Se estão naquele estado mentalmente ambicioso mas fisicamente destruído que caracteriza os primeiros dias de Janeiro, aqui vão algumas ideias tecnológicas que não exigem sair de casa:
Organizar as fotografias do telemóvel
Temos 47 mil fotografias repetidas, screenshots de memes que nunca mais vamos ver, e aquela série de 200 fotos da mesma paisagem porque não sabíamos qual ia ficar melhor. O Google Photos e o iCloud têm ferramentas de organização automática decentes. E é uma tarefa perfeita para fazer no sofá enquanto fingimos que estamos a ser produtivos.
Apagar subscrições esquecidas
Provavelmente estamos a pagar por três serviços de streaming que não vemos há meses, uma aplicação de meditação que usámos duas vezes, e um ginásio virtual que prometeu transformar-nos em Adónis. Janeiro é altura de fazer limpeza. As definições de subscrição no iPhone e nas contas Google mostram tudo o que está a sugar dinheiro mensalmente. É deprimente mas necessário.
Um conselho já a ser usado no Xá das 5? Abandonem o Spotify (por muito que custe) e escolham outro serviço. O Tidal é uma excelente opção, mas também o Deezer pode ser a solução.

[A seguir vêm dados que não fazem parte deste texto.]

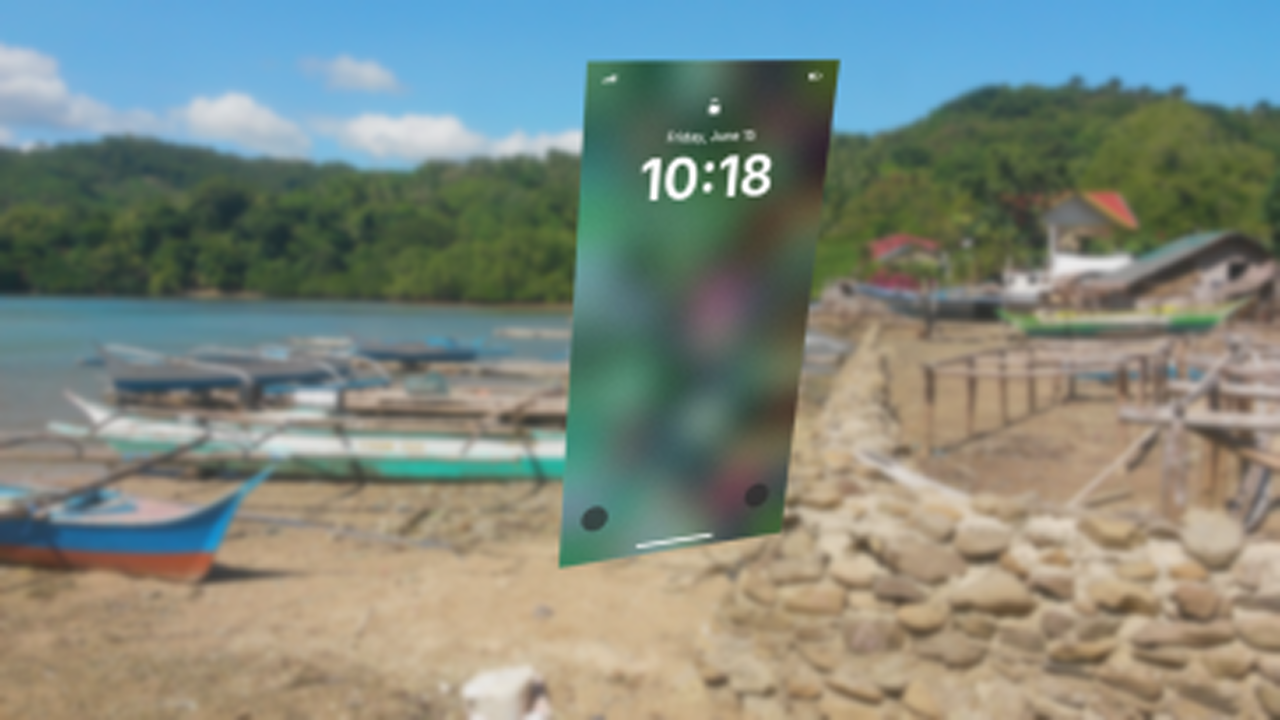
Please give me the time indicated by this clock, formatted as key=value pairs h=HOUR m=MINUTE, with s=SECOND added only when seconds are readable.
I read h=10 m=18
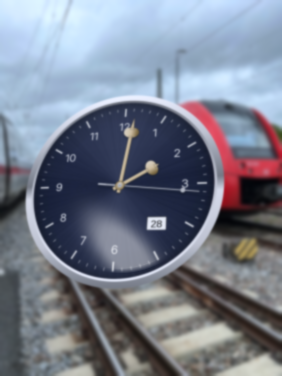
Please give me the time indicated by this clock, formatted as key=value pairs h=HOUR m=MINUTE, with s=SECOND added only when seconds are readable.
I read h=2 m=1 s=16
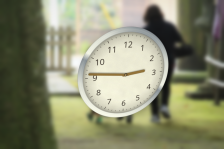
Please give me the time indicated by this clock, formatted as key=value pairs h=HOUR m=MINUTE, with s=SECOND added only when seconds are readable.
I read h=2 m=46
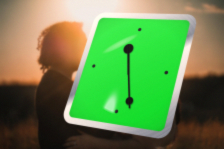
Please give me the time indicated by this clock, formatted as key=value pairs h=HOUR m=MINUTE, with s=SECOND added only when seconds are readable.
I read h=11 m=27
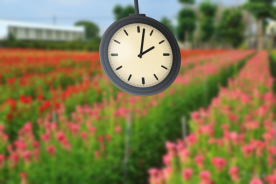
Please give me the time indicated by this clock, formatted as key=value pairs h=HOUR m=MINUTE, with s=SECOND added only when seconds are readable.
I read h=2 m=2
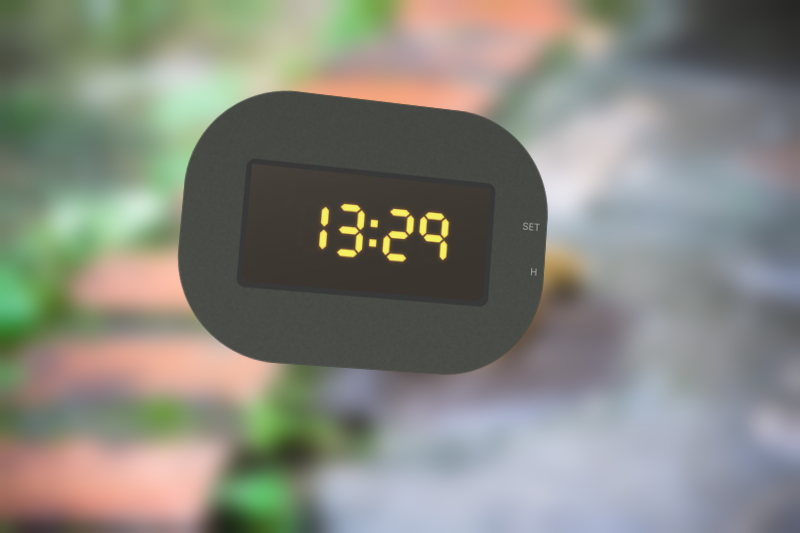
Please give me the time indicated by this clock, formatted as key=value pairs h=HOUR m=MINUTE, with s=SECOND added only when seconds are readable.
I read h=13 m=29
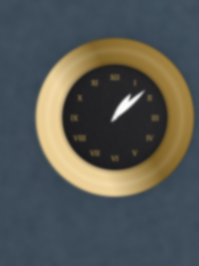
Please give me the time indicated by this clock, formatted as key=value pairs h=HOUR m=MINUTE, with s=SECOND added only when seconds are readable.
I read h=1 m=8
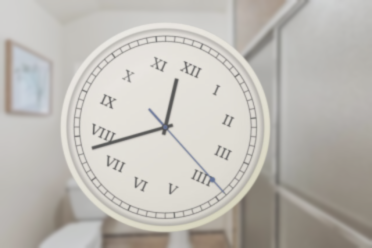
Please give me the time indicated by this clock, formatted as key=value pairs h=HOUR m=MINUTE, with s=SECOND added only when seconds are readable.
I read h=11 m=38 s=19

Estar a pagar a um CEO que agarra no dinheiro dos músicos (que nos dão a música) para investir em tecnologia de armamento, não! E dizemos mesmo um NÃO muito vigoroso! Se custa ficar sem acesso a muitas músicas que gostamos? Custa, mas ele há coisas mais importantes nesta vida.
Actualizar palavras-passe
Ninguém quer fazer isto. Toda a gente devia fazer isto. Estamos em 2025 e ainda há pessoas a usar “123456” ou o nome do cão como palavra-passe. Os gestores de passwords como o Bitwarden (grátis) ou 1Password (pago) facilitam a vida. Sim, dá trabalho inicial. Não, não é divertido. Mas quando a conta do banco não for hackeada, agradecemos a nós próprios.

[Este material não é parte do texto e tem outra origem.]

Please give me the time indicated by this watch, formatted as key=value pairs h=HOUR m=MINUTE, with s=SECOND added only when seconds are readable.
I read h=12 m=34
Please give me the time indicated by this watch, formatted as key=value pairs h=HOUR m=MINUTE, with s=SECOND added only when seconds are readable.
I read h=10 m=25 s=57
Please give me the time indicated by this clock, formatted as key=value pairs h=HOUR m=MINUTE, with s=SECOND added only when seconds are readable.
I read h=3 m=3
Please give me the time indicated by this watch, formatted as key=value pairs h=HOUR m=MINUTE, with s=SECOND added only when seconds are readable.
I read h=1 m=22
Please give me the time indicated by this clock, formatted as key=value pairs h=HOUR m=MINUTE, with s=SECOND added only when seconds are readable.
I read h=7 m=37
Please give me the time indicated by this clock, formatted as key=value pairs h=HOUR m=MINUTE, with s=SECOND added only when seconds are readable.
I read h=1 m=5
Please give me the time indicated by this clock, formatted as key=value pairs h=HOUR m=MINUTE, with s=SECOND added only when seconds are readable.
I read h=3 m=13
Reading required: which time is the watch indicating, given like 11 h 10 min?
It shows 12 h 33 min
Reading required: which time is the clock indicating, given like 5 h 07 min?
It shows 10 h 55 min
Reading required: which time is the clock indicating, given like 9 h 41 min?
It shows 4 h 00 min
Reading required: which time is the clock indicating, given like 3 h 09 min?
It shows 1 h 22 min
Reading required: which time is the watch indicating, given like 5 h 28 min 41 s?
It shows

Configurar automações domésticas
Se temos dispositivos inteligentes em casa a acumular pó, Janeiro é boa altura para finalmente configurá-los. Luzes que acendem automaticamente ao anoitecer, aquecimento que liga meia hora antes de acordarmos, persianas que fecham sozinhas. Parece futilidade de rico, mas acordar num quarto quentinho sem ter de sair da cama para ligar o aquecedor é uma pequena vitória diária.
Fazer backup de tudo
O disco rígido externo está ali encostado há meses. O Google Drive tem espaço livre. Fotografias da família, documentos importantes, aquele romance que começámos há três anos e nunca mais tocámos (mas um dia voltamos, juro). Fazer backup é como ir ao dentista: ninguém quer, toda a gente precisa, e só nos lembramos quando já é tarde demais. Mas para quem tem mesmo muita “tralha” acumulada, o melhor é investir num NAS. No Xá das 5 somos fãs e usamos um NAS da QNAP e outro NAS da SYNOLOGY.
Nenhuma destas coisas é particularmente excitante ou revolucionária. Mas são práticas, fazem-se do sofá ou cadeira, e dão aquela ilusão de estarmos a começar o ano de forma organizada. Que normalmente dura até dia 3 ou 4, mas ao menos tentámos.